Dans un communiqué publié le 8 février, le Collectif national pour une paix juste et durable entre Palestiniens et Israéliens (CNPJDPI) appelait à se mobiliser partout en France autour du mot d’ordre : « Solidarité avec le peuple palestinien ! Levée du blocus, ouvrez Gaza ! Non à la logique coloniale du plan Trump ! ». Le collectif dénonçait la poursuite des bombardements et des restrictions imposées à l’aide humanitaire, évoquant des conditions de vie « sous des tentes ou abris de fortune » pour une population déplacée et exposée aux rigueurs de l’hiver.
Le cortège est parti de la place de la Nation vers 14 heures, dans le calme, rassemblant militants associatifs, syndicaux et représentants de formations politiques de gauche. Banderoles et pancartes réclamaient « l’accès complet et sans restriction à Gaza de l’aide humanitaire » ainsi que « le retrait complet des troupes israéliennes ».
Le communiqué affirme que « la population palestinienne de la Bande de Gaza continue de subir les attaques incessantes de l’armée israélienne, qui ont tué plus de 500 personnes depuis le cessez-le-feu annoncé le 10 octobre 2025 ». Il dénonce également la poursuite de l’occupation d’une partie du territoire et les entraves à l’entrée des camions d’aide, accusant Israël de priver la population de biens essentiels.
Les organisateurs exigent « la fin de l’occupation, de la colonisation et de l’apartheid » ainsi que « la libération des prisonniers politiques palestiniens ». Ils demandent aussi « des sanctions contre Israël » et le « retrait définitif de la PPL575 “Yadan” de l’ordre du jour de l’Assemblée nationale », estimant que ce texte porterait atteinte à la liberté d’expression.

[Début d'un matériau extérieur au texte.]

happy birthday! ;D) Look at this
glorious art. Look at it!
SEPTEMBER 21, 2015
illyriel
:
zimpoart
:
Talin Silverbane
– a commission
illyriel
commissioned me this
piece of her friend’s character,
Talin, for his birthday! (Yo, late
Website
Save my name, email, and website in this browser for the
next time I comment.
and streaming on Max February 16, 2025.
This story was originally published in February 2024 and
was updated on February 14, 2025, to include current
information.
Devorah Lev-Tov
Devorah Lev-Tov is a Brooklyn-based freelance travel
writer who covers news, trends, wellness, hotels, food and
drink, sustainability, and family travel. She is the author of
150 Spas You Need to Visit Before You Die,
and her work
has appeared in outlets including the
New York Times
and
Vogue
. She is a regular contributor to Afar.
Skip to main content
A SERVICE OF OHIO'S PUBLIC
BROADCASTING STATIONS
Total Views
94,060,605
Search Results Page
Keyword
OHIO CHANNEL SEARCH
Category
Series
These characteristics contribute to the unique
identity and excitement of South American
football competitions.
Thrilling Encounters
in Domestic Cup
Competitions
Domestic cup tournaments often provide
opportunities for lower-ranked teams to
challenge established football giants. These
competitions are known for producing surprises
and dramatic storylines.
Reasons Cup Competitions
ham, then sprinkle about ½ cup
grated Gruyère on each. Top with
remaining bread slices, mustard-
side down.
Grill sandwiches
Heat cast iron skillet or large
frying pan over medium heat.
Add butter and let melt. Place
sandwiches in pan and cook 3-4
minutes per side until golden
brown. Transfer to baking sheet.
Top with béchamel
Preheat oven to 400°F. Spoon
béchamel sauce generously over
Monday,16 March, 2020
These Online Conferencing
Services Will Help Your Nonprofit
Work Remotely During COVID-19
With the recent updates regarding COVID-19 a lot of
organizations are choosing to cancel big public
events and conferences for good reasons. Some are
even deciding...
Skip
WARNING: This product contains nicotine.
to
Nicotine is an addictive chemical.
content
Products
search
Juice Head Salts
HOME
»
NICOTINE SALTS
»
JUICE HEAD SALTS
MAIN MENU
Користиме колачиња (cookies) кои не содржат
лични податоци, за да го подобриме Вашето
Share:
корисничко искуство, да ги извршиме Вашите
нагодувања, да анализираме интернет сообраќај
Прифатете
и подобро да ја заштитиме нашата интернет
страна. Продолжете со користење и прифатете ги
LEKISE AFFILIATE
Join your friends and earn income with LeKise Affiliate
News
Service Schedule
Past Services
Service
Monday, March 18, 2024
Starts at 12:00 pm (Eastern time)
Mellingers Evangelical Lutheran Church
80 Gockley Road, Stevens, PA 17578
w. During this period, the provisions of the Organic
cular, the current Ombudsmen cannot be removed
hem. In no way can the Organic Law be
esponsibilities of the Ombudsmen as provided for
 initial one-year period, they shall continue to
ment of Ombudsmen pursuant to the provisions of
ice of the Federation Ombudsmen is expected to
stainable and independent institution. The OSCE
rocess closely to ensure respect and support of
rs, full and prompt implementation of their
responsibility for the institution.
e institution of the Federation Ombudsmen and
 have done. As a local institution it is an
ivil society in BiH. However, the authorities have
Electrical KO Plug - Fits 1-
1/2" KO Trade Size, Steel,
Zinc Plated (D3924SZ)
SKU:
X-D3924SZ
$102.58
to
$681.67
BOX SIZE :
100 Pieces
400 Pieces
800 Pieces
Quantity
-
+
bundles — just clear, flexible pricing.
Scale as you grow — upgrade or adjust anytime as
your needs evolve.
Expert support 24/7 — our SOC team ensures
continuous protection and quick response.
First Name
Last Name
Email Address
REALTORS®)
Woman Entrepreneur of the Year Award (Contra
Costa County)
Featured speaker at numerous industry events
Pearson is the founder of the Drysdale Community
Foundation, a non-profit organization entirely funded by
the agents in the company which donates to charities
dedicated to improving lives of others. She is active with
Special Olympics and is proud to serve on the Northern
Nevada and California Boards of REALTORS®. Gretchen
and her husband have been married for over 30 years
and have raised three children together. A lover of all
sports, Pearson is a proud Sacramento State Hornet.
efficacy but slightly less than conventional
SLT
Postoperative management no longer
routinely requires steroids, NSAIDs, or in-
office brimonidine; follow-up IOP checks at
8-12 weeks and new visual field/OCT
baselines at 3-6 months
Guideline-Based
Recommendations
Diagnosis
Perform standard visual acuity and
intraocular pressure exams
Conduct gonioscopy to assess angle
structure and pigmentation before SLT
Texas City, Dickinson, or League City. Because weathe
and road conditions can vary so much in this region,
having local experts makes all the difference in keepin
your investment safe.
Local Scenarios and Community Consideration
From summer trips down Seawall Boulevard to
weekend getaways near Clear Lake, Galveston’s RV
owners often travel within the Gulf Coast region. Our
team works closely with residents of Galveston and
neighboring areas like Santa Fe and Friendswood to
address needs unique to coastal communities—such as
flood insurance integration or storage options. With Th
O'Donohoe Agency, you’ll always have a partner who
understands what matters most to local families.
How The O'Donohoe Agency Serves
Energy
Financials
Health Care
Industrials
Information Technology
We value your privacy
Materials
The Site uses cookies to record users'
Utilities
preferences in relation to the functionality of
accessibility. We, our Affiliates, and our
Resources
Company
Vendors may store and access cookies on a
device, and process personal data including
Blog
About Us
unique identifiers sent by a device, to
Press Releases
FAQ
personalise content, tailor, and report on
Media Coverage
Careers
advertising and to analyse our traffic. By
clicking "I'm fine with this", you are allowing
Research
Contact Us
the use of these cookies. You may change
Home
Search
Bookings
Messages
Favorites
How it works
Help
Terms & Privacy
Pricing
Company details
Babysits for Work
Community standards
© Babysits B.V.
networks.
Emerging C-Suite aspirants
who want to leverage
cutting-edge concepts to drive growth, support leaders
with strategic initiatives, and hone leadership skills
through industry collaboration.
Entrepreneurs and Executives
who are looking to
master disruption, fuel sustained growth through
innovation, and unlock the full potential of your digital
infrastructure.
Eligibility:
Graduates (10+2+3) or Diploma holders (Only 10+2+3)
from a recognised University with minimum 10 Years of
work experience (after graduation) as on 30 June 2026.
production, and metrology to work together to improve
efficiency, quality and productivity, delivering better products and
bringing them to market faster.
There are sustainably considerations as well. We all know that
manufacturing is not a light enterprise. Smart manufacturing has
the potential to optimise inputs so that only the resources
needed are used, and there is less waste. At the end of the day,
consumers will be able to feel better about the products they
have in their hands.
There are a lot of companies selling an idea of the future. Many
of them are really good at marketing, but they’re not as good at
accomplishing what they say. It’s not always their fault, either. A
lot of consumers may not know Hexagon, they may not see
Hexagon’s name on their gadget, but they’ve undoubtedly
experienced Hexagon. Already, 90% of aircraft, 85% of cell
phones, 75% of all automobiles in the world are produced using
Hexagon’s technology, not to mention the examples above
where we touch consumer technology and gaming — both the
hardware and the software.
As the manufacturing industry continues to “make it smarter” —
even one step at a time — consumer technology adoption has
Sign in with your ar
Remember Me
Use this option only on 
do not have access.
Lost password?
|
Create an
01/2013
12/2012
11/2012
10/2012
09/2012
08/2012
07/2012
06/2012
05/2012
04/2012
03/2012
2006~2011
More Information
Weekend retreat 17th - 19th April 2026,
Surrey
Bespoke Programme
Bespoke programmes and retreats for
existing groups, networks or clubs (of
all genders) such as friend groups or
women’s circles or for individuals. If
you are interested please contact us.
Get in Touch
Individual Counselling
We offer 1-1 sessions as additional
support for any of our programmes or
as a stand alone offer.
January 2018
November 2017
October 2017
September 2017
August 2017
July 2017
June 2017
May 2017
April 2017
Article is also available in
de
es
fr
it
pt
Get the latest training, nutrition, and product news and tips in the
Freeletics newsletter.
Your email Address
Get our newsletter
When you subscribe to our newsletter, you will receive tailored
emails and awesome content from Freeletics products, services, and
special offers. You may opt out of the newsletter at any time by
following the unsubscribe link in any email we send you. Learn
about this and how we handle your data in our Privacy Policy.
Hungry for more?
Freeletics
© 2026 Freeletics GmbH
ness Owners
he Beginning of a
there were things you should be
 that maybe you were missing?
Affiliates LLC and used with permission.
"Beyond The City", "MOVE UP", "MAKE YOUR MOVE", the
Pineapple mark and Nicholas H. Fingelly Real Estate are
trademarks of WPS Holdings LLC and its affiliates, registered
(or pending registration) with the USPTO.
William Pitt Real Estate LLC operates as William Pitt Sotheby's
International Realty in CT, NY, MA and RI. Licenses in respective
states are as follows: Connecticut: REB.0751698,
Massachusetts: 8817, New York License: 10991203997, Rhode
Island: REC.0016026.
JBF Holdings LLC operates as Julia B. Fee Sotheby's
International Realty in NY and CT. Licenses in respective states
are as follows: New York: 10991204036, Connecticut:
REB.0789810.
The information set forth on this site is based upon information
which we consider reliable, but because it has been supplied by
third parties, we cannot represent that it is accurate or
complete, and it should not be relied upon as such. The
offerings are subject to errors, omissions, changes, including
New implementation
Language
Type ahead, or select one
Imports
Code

Pour rappel, la Cour internationale de Justice a ordonné le 26 janvier 2024 des mesures conservatoires à Israël dans le cadre de la procédure engagée par l’Afrique du Sud au titre de la Convention sur le génocide, jugeant plausible le risque de génocide et exigeant notamment la prévention d’actes prohibés ainsi que la garantie de l’acheminement de l’aide humanitaire. La Cour pénale internationale a, de son côté, délivré des mandats d’arrêt contre le premier ministre israélien Benyamin Netanyahu et l’ancien ministre de la Défense Yoav Gallant pour crimes de guerre et crimes contre l’humanité liés à la guerre menée à Gaza.
Les forces israéliennes ont tué plus de 70.000 personnes dans la bande de Gaza, selon les agences onusiennes, la majorité des victimes étant des femmes et des enfants. Les destructions massives d’infrastructures civiles, les déplacements forcés et l’effondrement du système sanitaire ont conduit les agences des Nations unies à alerter sur un risque aigu de famine.